スラリとした高身長で、ちょいと控えめな胸。
全世界が虜になる程に、可憐でクールな整った顔。
……つまり私だ。目の前に私がいる。
まるで分身したかのように、瓜二つ。
奇妙だけれど、何だか懐かしい感覚がする。
「ねえ、私が誰か分かる?」
彼女はそう言って、静かに傍へ近づいて来た。
私が誰か……だと?
どういう意味だろうか。私は私だろうに。
目の前にいる"上野双葉"は、それ以上でも以下でもない。
わざわざ質問してくるということは、何か意図があるはずだが……。
「双葉、ヒントをあげよっか。」
「それはいらない。なんでか分からないけど、これは自力で気づかなきゃダメな気がする。」
「……ありがと。」
それからしばらく。彼女をじっくり観察して分かったことがある。
外観こそ私と同じだが、中身は完全な別人だ。
なにせ、表情や声の抑揚に違和感がある。彼女は優しく微笑んでいて、落ち着いたトーンで話しているんだ。ガサツな私は、そういう所作をしないだろう。
自分のようで、そうでない。
しかし容姿に限っては、全く同じ。
ドッペルゲンガー、二重人格、クローン生命体……
いや、まるで双子のような。
あっ!
もしかしてあなたは────
「こんなところにいたんだね!お姉ちゃん!!」
「えぇ、双葉。前世からずっと、ここであなたを見ていたの。」
私がお姉ちゃんの名前を呼ぶと、頭にノイズのような痛みが走る。これはきっと、"奇跡"の代価なんだろうな。
「……代価はそれだけじゃないわ。ここでの記憶を、双葉は引き継げない。」
「そんな気はしてたよ。多分、前にも何度か会ってるよね?」
私の問いかけに対して、お姉ちゃんは頷く。
ここで誰にも知られることなく、ずっと一人なんて。その寂しさは計り知れないな。
「双葉、あなたはそろそろ目覚める。私のことは気にしないで……」
「"──フタバッ!頼む、起きてくれっ!お前まで寝てどうするんだ!!"」
外の世界からギルド長の声。口ぶりからして、ブリザノスを眠らせることには成功しているらしい。

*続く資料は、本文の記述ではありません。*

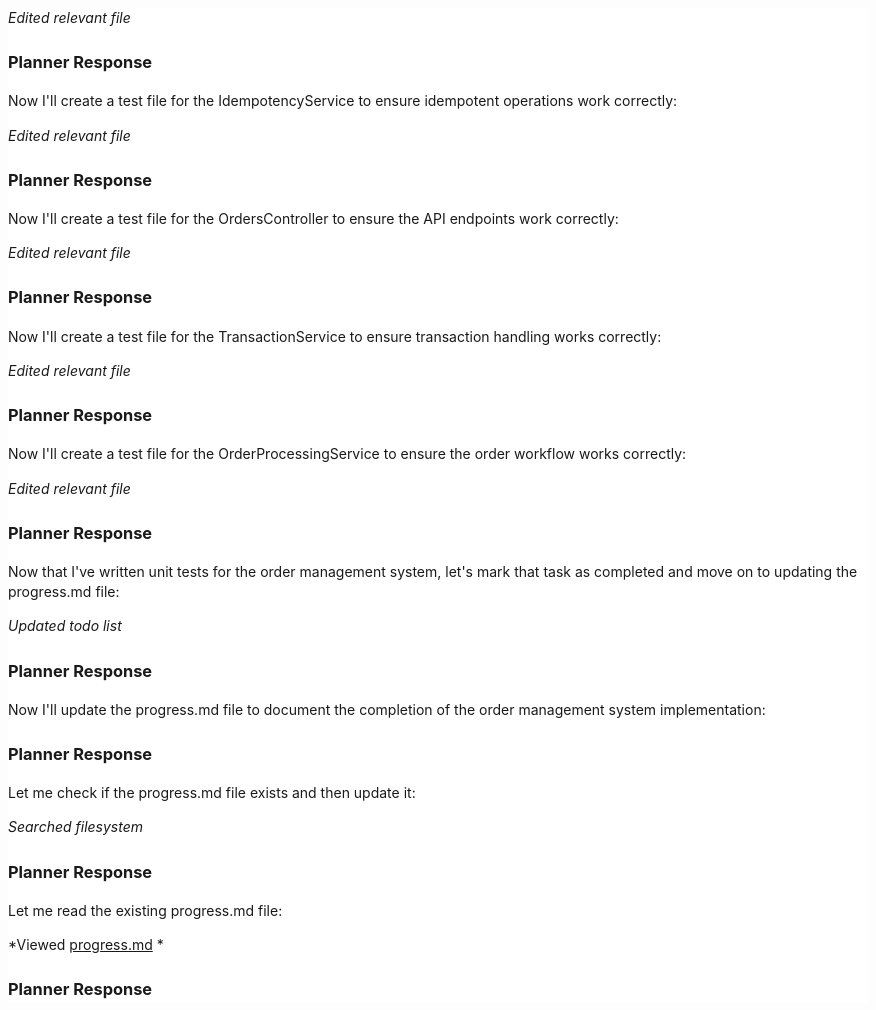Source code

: *Edited relevant file*

### Planner Response

Now I'll create a test file for the IdempotencyService to ensure idempotent operations work correctly:

*Edited relevant file*

### Planner Response

Now I'll create a test file for the OrdersController to ensure the API endpoints work correctly:

*Edited relevant file*

### Planner Response

Now I'll create a test file for the TransactionService to ensure transaction handling works correctly:

*Edited relevant file*

### Planner Response

Now I'll create a test file for the OrderProcessingService to ensure the order workflow works correctly:

*Edited relevant file*

### Planner Response

Now that I've written unit tests for the order management system, let's mark that task as completed and move on to updating the progress.md file:

*Updated todo list*

### Planner Response

Now I'll update the progress.md file to document the completion of the order management system implementation:

### Planner Response

Let me check if the progress.md file exists and then update it:

*Searched filesystem*

### Planner Response

Let me read the existing progress.md file:

*Viewed [progress.md](file:///Users/sumitk/Desktop/AI%20Native/food-delivery-platform/tasks/progress.md) *

### Planner Response
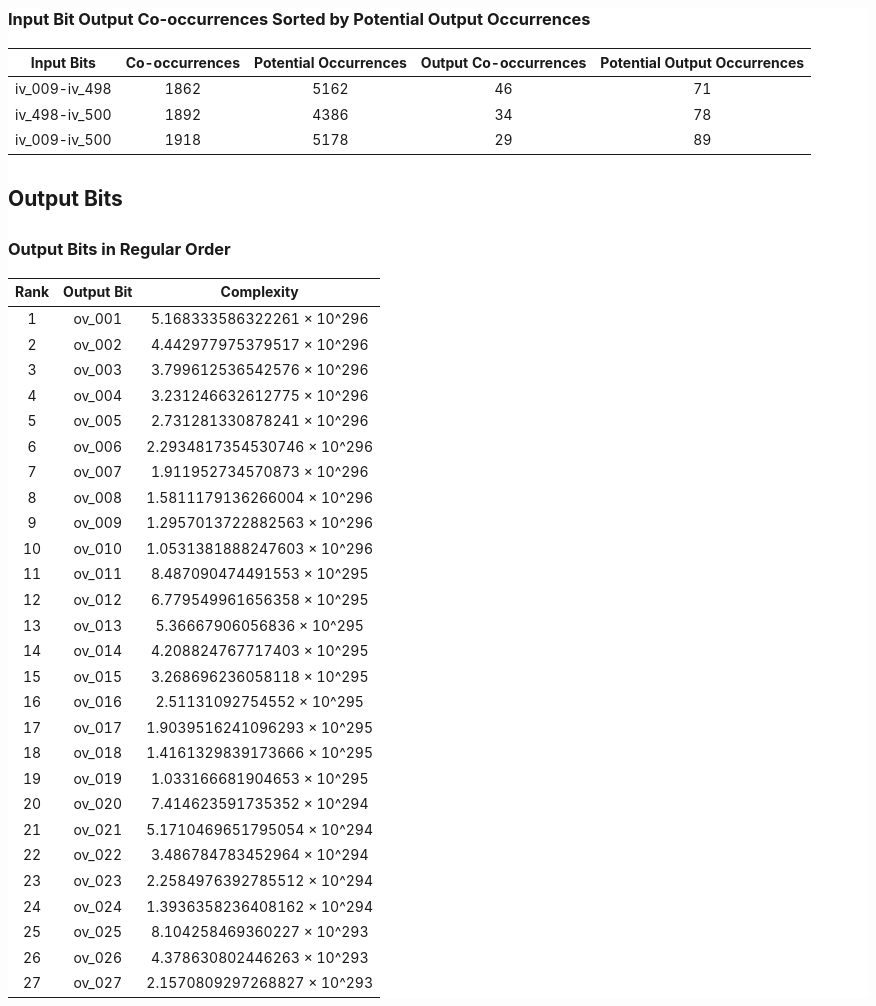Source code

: ### Input Bit Output Co-occurrences Sorted by Potential Output Occurrences

| Input Bits | Co-occurrences | Potential Occurrences | Output Co-occurrences | Potential Output Occurrences |
|:----------:|:--------------:|:---------------------:|:---------------------:|:----------------------------:|
| iv_009-iv_498 | 1862 | 5162 | 46 | 71 |
| iv_498-iv_500 | 1892 | 4386 | 34 | 78 |
| iv_009-iv_500 | 1918 | 5178 | 29 | 89 |

## Output Bits

### Output Bits in Regular Order

| Rank | Output Bit | Complexity |
|:----:|:----------:|:----------:|
| 1 | ov_001 | 5.168333586322261 × 10^296 |
| 2 | ov_002 | 4.442977975379517 × 10^296 |
| 3 | ov_003 | 3.799612536542576 × 10^296 |
| 4 | ov_004 | 3.231246632612775 × 10^296 |
| 5 | ov_005 | 2.731281330878241 × 10^296 |
| 6 | ov_006 | 2.2934817354530746 × 10^296 |
| 7 | ov_007 | 1.911952734570873 × 10^296 |
| 8 | ov_008 | 1.5811179136266004 × 10^296 |
| 9 | ov_009 | 1.2957013722882563 × 10^296 |
| 10 | ov_010 | 1.0531381888247603 × 10^296 |
| 11 | ov_011 | 8.487090474491553 × 10^295 |
| 12 | ov_012 | 6.779549961656358 × 10^295 |
| 13 | ov_013 | 5.36667906056836 × 10^295 |
| 14 | ov_014 | 4.208824767717403 × 10^295 |
| 15 | ov_015 | 3.268696236058118 × 10^295 |
| 16 | ov_016 | 2.51131092754552 × 10^295 |
| 17 | ov_017 | 1.9039516241096293 × 10^295 |
| 18 | ov_018 | 1.4161329839173666 × 10^295 |
| 19 | ov_019 | 1.033166681904653 × 10^295 |
| 20 | ov_020 | 7.414623591735352 × 10^294 |
| 21 | ov_021 | 5.1710469651795054 × 10^294 |
| 22 | ov_022 | 3.486784783452964 × 10^294 |
| 23 | ov_023 | 2.2584976392785512 × 10^294 |
| 24 | ov_024 | 1.3936358236408162 × 10^294 |
| 25 | ov_025 | 8.104258469360227 × 10^293 |
| 26 | ov_026 | 4.378630802446263 × 10^293 |
| 27 | ov_027 | 2.1570809297268827 × 10^293 |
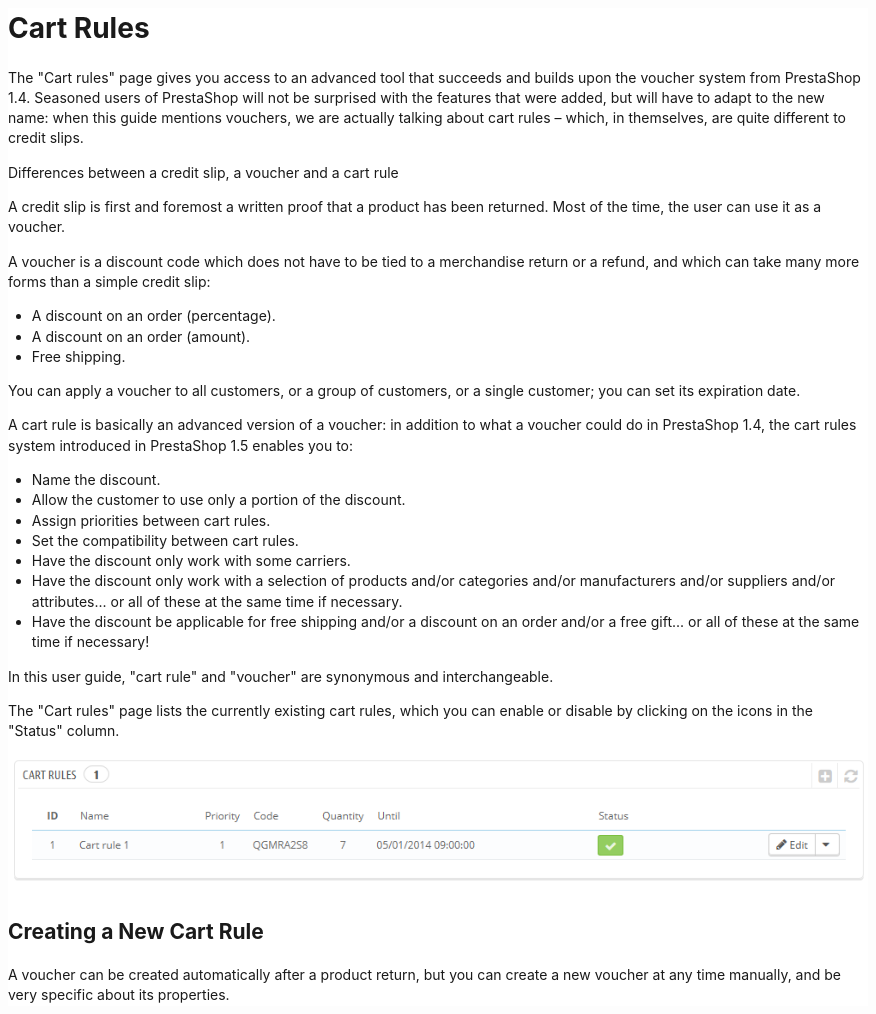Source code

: # Cart Rules

The "Cart rules" page gives you access to an advanced tool that succeeds and builds upon the voucher system from PrestaShop 1.4. Seasoned users of PrestaShop will not be surprised with the features that were added, but will have to adapt to the new name: when this guide mentions vouchers, we are actually talking about cart rules – which, in themselves, are quite different to credit slips.

Differences between a credit slip, a voucher and a cart rule

A credit slip is first and foremost a written proof that a product has been returned. Most of the time, the user can use it as a voucher.

A voucher is a discount code which does not have to be tied to a merchandise return or a refund, and which can take many more forms than a simple credit slip:

* A discount on an order (percentage).
* A discount on an order (amount).
* Free shipping.

You can apply a voucher to all customers, or a group of customers, or a single customer; you can set its expiration date.

A cart rule is basically an advanced version of a voucher: in addition to what a voucher could do in PrestaShop 1.4, the cart rules system introduced in PrestaShop 1.5 enables you to:

* Name the discount.
* Allow the customer to use only a portion of the discount.
* Assign priorities between cart rules.
* Set the compatibility between cart rules.
* Have the discount only work with some carriers.
* Have the discount only work with a selection of products and/or categories and/or manufacturers and/or suppliers and/or attributes... or all of these at the same time if necessary.
* Have the discount be applicable for free shipping and/or a discount on an order and/or a free gift... or all of these at the same time if necessary!

In this user guide, "cart rule" and "voucher" are synonymous and interchangeable.

The "Cart rules" page lists the currently existing cart rules, which you can enable or disable by clicking on the icons in the "Status" column.

![](<../../../.gitbook/assets/23789597 (1).png>)

## Creating a New Cart Rule <a href="#cartrules-creatinganewcartrule" id="cartrules-creatinganewcartrule"></a>

A voucher can be created automatically after a product return, but you can create a new voucher at any time manually, and be very specific about its properties.
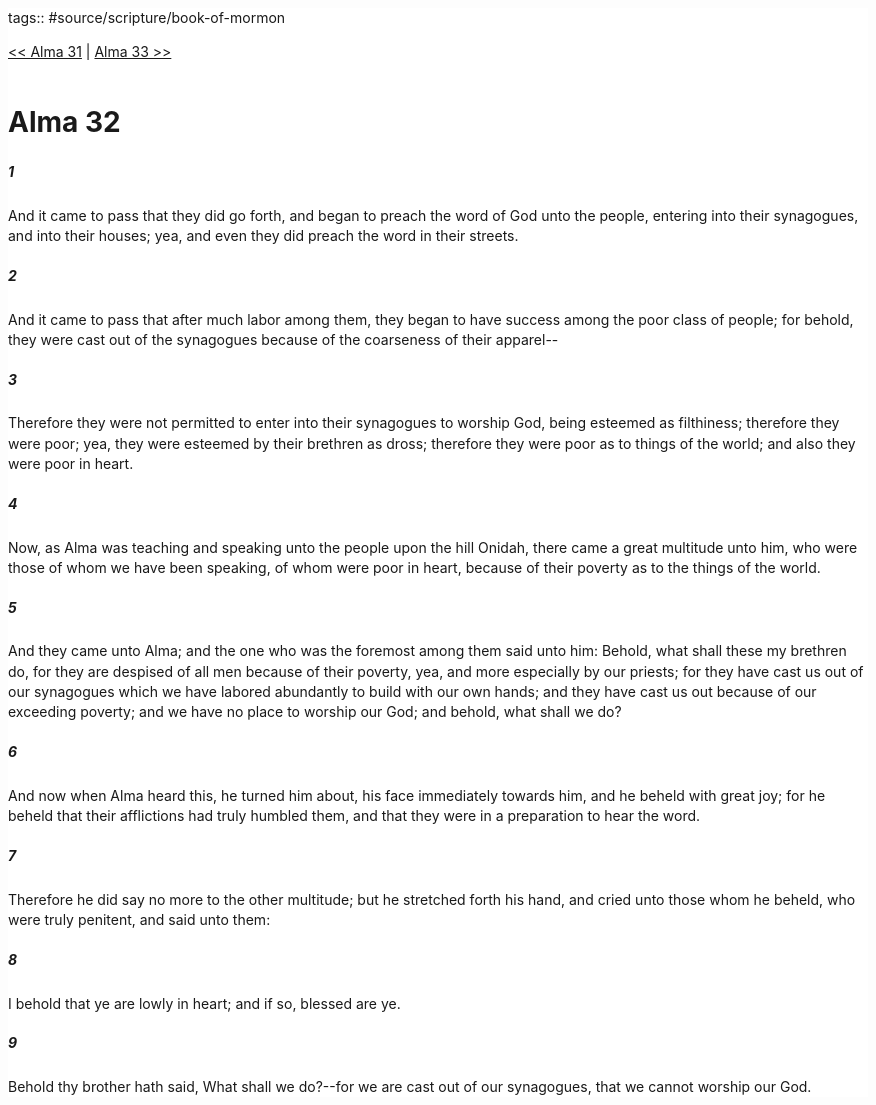 tags:: #source/scripture/book-of-mormon

[<< Alma 31](/Book_of_Mormon/09_Alma/Alma_31.md) | [Alma 33 >>](/Book_of_Mormon/09_Alma/Alma_33.md)

# Alma 32

##### 1

And it came to pass that they did go forth, and began to preach the word of God unto the people, entering into their synagogues, and into their houses; yea, and even they did preach the word in their streets.

##### 2

And it came to pass that after much labor among them, they began to have success among the poor class of people; for behold, they were cast out of the synagogues because of the coarseness of their apparel--

##### 3

Therefore they were not permitted to enter into their synagogues to worship God, being esteemed as filthiness; therefore they were poor; yea, they were esteemed by their brethren as dross; therefore they were poor as to things of the world; and also they were poor in heart.

##### 4

Now, as Alma was teaching and speaking unto the people upon the hill Onidah, there came a great multitude unto him, who were those of whom we have been speaking, of whom were poor in heart, because of their poverty as to the things of the world.

##### 5

And they came unto Alma; and the one who was the foremost among them said unto him: Behold, what shall these my brethren do, for they are despised of all men because of their poverty, yea, and more especially by our priests; for they have cast us out of our synagogues which we have labored abundantly to build with our own hands; and they have cast us out because of our exceeding poverty; and we have no place to worship our God; and behold, what shall we do?

##### 6

And now when Alma heard this, he turned him about, his face immediately towards him, and he beheld with great joy; for he beheld that their afflictions had truly humbled them, and that they were in a preparation to hear the word.

##### 7

Therefore he did say no more to the other multitude; but he stretched forth his hand, and cried unto those whom he beheld, who were truly penitent, and said unto them:

##### 8

I behold that ye are lowly in heart; and if so, blessed are ye.

##### 9

Behold thy brother hath said, What shall we do?--for we are cast out of our synagogues, that we cannot worship our God.
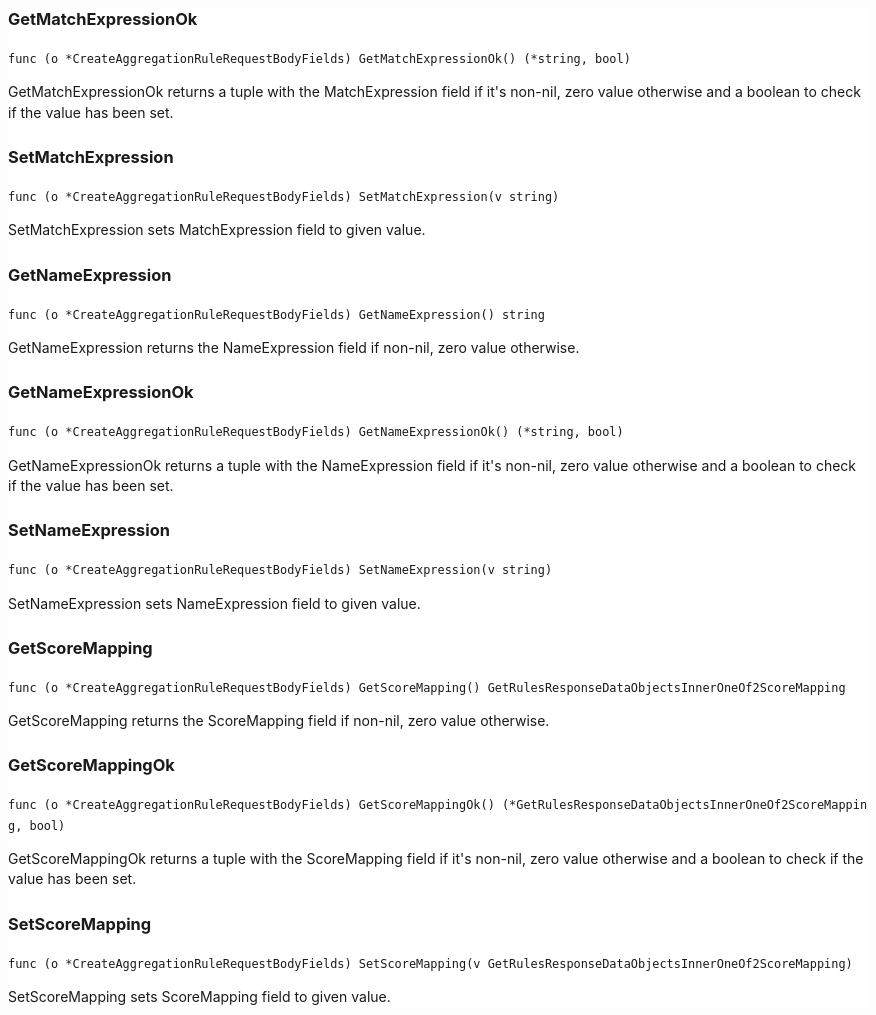 ### GetMatchExpressionOk

`func (o *CreateAggregationRuleRequestBodyFields) GetMatchExpressionOk() (*string, bool)`

GetMatchExpressionOk returns a tuple with the MatchExpression field if it's non-nil, zero value otherwise
and a boolean to check if the value has been set.

### SetMatchExpression

`func (o *CreateAggregationRuleRequestBodyFields) SetMatchExpression(v string)`

SetMatchExpression sets MatchExpression field to given value.


### GetNameExpression

`func (o *CreateAggregationRuleRequestBodyFields) GetNameExpression() string`

GetNameExpression returns the NameExpression field if non-nil, zero value otherwise.

### GetNameExpressionOk

`func (o *CreateAggregationRuleRequestBodyFields) GetNameExpressionOk() (*string, bool)`

GetNameExpressionOk returns a tuple with the NameExpression field if it's non-nil, zero value otherwise
and a boolean to check if the value has been set.

### SetNameExpression

`func (o *CreateAggregationRuleRequestBodyFields) SetNameExpression(v string)`

SetNameExpression sets NameExpression field to given value.


### GetScoreMapping

`func (o *CreateAggregationRuleRequestBodyFields) GetScoreMapping() GetRulesResponseDataObjectsInnerOneOf2ScoreMapping`

GetScoreMapping returns the ScoreMapping field if non-nil, zero value otherwise.

### GetScoreMappingOk

`func (o *CreateAggregationRuleRequestBodyFields) GetScoreMappingOk() (*GetRulesResponseDataObjectsInnerOneOf2ScoreMapping, bool)`

GetScoreMappingOk returns a tuple with the ScoreMapping field if it's non-nil, zero value otherwise
and a boolean to check if the value has been set.

### SetScoreMapping

`func (o *CreateAggregationRuleRequestBodyFields) SetScoreMapping(v GetRulesResponseDataObjectsInnerOneOf2ScoreMapping)`

SetScoreMapping sets ScoreMapping field to given value.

「双葉が気絶している間は、私が『必要な睡眠時間<2倍>』を維持していたわ。そして、その負担も肩代わりしている。」
「そんなことして……お姉ちゃんは平気なの!?」
「まあ、長くは持たないでしょうね。だから眠りこけて無防備な内に、元凶のブリザノスを討伐して。」
「……分かった。最前を尽くすよ。」
お姉ちゃんとの再会に喜ぶ間もないようだ。今まさに、タイムリミットが迫っているらしい。
私達はもう一度ハグを交わしたのちに、映画館の非常口前に立つ。
「双葉、手を貸して。」
「あっ……。」
お姉ちゃんは私の両手を包むように握り、微笑んだ。これはいつも、お母さんが私にしてくれた"おまじない"だ。
「双葉は一人じゃない。私と、お母さんと、異世界の素敵な仲間達がいる。忘れちゃうけど、それを忘れないで。」
「ありがとう、勇気が湧いて来たよ!」
親愛なる同居人に背中を押され、私は深層意識を飛び出した。